How to Wear and Take Care of Your Latex Clothes
The first thing you need to understand is that latex is a very sensitive material. As a result, it requires a high level of specialized care that does not accompany the common fabrics. There are a lot of things out there that could cause discoloration, weakening and even tearing to your latex clothes. This is a guide to the best practices when it comes to latex and the areas that you should avoid if you are looking to enjoy your latex clothes for a long period of time.
How to put on latex
The one virtue that you need when dealing with latex garments is patience. Both your body and the latex garment need to be prepared before it can be put on. The first thing you need to do is powder or lubricate the insides of the latex garment to be worn. A silicon-based lubricant or talc powder should be sufficient. A dressing aid is also a necessary requirement to allow the latex slide over the skin easily. When it comes to getting the cloth onto the body, you will have to abandon brute force in favor of tact. Slowly slide your hands between the skin and the latex garment. Pull the hand away as you shift the latex into place. Repeat the movement over and over again till everything is in place. If the difficulty seems to persist, then you need the increase the amount of dressing aid that you are using the current amount may not be sufficient. If you have long fingernails, then a good practice is to have on some cotton gloves so that you do not puncture your latex garment.
Things you should avoid:
- Sharp objects
Any type of oils from creams to lubricants to solvents and even body oil degrade the latex upon contact. Stay away from them, and handle latex with clean dry hands. Latex also reacts to certain types of metals, from copper to bronze to brass. The result of this is usually staining. Never store items made with these metals in your latex, or handle them before coming in contact with your latex. What you will end up with is a latex garnet with brown stains that are simply and an eyesore.

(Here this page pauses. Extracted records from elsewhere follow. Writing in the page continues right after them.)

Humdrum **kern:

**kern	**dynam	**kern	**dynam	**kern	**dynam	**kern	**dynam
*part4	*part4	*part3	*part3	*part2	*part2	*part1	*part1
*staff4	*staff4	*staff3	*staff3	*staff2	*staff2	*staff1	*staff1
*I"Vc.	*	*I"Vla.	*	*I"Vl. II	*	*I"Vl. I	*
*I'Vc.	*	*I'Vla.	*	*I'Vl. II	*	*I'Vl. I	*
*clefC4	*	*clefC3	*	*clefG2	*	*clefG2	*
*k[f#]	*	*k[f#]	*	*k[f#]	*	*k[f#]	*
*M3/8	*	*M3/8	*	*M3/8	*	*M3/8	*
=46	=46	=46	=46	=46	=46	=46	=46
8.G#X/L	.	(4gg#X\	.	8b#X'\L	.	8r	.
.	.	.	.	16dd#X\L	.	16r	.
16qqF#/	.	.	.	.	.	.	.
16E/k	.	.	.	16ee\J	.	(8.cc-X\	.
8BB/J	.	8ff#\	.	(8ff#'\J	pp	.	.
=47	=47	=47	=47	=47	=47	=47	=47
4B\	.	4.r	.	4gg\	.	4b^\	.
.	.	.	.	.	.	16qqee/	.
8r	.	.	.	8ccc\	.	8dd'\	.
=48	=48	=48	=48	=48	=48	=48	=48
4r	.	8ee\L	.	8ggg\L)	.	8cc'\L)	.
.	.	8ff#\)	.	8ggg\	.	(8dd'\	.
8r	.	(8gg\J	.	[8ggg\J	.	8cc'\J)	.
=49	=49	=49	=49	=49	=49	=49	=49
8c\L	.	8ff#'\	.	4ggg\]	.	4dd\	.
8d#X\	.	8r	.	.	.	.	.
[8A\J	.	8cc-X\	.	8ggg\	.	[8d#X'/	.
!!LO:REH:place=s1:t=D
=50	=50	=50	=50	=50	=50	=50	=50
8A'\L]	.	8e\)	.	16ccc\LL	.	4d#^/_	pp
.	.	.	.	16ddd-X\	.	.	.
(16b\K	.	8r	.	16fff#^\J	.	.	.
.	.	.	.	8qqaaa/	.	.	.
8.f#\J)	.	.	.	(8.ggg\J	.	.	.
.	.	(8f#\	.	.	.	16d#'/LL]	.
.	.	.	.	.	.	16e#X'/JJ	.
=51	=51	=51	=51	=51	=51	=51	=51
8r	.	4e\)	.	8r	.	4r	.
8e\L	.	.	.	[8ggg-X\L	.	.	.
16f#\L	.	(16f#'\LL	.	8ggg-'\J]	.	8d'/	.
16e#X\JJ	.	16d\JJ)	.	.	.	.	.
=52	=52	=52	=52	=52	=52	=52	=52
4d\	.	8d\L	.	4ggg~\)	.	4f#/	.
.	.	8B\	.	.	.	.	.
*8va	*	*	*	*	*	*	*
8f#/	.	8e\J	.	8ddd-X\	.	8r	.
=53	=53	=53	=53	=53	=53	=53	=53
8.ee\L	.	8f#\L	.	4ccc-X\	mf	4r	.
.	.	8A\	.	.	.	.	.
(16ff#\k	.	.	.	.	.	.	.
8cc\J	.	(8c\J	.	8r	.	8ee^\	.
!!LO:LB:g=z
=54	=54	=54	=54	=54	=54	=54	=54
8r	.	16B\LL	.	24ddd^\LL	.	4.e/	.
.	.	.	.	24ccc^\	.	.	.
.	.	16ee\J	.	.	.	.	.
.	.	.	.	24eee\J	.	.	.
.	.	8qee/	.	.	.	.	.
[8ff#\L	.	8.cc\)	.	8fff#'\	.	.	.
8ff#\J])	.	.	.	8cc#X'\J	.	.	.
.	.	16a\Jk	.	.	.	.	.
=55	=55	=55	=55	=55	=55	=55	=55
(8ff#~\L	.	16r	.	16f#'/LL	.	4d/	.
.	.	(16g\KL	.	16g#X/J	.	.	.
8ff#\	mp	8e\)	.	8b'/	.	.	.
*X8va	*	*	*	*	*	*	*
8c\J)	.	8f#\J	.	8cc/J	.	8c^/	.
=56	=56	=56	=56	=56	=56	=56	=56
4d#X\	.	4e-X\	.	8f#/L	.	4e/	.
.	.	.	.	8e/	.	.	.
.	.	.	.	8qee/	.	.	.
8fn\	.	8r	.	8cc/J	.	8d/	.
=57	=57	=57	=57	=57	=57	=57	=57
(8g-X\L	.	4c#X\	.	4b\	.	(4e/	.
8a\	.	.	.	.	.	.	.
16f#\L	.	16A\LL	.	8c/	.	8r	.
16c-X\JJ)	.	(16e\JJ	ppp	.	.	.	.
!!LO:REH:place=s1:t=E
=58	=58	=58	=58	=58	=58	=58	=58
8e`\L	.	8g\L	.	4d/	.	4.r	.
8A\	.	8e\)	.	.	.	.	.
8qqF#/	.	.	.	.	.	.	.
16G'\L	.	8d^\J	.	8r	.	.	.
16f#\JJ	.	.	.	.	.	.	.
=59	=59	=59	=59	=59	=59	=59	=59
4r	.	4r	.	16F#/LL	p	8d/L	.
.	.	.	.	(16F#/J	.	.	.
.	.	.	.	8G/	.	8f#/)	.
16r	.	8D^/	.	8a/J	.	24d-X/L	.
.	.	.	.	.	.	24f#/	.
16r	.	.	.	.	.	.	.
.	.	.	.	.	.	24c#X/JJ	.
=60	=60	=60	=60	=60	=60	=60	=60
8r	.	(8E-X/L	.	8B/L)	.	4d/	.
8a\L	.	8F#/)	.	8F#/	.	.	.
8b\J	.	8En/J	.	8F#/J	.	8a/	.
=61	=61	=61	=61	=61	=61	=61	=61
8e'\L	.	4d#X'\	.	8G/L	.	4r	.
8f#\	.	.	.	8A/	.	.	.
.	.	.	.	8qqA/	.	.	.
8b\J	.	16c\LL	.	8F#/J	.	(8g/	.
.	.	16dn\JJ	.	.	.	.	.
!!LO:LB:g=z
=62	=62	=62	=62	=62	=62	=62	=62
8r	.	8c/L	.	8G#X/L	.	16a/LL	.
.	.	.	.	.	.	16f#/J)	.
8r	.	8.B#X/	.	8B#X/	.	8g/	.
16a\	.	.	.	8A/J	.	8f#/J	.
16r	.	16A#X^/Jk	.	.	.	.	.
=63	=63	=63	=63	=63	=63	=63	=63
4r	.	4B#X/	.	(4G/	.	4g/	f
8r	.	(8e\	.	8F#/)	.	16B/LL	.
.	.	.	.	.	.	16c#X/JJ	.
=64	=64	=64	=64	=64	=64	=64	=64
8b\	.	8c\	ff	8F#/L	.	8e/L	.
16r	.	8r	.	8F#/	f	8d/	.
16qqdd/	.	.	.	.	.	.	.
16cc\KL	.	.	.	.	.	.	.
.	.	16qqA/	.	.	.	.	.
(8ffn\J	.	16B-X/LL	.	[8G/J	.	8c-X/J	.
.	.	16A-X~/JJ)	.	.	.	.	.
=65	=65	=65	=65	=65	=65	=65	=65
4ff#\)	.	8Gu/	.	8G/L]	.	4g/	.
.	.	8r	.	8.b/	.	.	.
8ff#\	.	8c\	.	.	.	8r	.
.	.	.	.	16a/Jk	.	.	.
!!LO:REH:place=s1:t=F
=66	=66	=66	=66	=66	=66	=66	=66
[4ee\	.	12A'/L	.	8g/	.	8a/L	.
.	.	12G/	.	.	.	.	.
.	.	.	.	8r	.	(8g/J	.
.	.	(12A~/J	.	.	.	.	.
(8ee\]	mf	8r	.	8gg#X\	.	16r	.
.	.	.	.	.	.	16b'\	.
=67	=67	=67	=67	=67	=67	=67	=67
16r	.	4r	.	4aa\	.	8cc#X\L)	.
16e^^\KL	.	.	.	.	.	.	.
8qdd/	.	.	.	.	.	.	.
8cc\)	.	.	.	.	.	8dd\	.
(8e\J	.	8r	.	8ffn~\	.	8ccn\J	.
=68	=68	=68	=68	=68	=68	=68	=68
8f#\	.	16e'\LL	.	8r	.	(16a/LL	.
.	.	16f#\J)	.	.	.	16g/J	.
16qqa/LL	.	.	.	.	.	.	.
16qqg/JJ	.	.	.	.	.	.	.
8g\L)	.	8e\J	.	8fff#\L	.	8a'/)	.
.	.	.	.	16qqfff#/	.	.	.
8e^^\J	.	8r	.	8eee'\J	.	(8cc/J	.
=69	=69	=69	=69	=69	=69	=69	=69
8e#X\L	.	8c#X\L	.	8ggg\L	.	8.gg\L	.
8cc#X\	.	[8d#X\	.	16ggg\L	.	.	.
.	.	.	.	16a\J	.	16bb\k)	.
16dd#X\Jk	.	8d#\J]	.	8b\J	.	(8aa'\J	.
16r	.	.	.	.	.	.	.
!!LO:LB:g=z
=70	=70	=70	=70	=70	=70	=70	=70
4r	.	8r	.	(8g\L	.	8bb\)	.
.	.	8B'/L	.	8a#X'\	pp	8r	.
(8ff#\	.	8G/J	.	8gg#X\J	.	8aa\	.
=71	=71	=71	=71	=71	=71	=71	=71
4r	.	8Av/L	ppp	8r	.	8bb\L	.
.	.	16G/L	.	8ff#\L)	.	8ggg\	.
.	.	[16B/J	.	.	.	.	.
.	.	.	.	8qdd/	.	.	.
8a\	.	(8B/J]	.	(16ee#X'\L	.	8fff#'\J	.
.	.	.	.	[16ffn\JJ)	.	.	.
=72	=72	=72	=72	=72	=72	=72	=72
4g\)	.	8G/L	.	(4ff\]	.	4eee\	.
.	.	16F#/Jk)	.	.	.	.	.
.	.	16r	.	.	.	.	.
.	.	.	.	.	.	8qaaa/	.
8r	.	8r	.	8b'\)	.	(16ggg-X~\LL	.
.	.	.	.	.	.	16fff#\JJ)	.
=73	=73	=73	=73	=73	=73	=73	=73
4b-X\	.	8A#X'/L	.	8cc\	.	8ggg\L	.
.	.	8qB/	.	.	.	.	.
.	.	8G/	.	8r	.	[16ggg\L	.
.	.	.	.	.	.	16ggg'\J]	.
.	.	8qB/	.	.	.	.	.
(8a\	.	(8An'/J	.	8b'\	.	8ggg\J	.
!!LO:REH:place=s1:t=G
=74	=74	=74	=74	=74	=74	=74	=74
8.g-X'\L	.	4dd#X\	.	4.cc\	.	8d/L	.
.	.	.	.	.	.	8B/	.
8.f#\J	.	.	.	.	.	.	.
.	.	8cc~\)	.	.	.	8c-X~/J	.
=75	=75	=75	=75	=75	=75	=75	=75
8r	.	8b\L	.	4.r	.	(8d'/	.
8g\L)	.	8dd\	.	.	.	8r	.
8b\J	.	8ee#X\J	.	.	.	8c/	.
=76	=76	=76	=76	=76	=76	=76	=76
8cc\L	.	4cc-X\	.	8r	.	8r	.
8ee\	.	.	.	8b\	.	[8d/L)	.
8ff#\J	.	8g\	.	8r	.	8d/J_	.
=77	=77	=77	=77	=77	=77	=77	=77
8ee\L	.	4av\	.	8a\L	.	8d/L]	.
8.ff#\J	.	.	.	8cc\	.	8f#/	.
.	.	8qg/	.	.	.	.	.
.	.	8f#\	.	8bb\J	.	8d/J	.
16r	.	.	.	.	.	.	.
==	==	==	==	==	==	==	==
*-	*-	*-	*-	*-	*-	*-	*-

Latex is a highly flammable material and should be kept away from open flames. Humidity, heat, and sunlight also have an adverse effect on latex with prolonged exposure. This causes discoloration. Never tumble dry your latex or hung it near radiators. Since the latex is a smooth material, it is easily punctured by sharp objects of any kind, this includes long finger and toenails.
Removing and Cleaning your latex
Sweating is something that occurs a lot to those that put on latex. This is not such a bad thing since the sliding of the cloth against the layer of sweat brings about a good feeling. It, however, exposes one to the possibility of dehydration. It is thus best to avoid consumption of alcohol when you have latex garments on. The other thing is that the sweating exposes the latex clothing to a high amount of body oils. It is thus best to clean your latex immediately after it has been taken off. When taking off the latex, do not tag at it but simply slide it off the body slowly. Tagging may cause the rubber-band effect, which only makes it stick tighter to the body. You can also run some water on your skin so that the layer between the skin and latex makes it easier for the clothes to be removed.
To wash latex, do not expose it to any cleaning detergents. Simply rinse it in warm water. There are however some garments that allow for the use of mild soap, make sure you confirm with the label first. Hang it on a plastic or wooden hanger to dry or simply spread it out to dry. Remember, keep away from contact with metal at all costs. You can also use a soft towel to reduce the time needed for the garment to dry. Separate the latex garments that stick together, and use some talc powder to pervert this from happening again. Store them in a black plastic bag. Ensure they are stored in a cool dry place.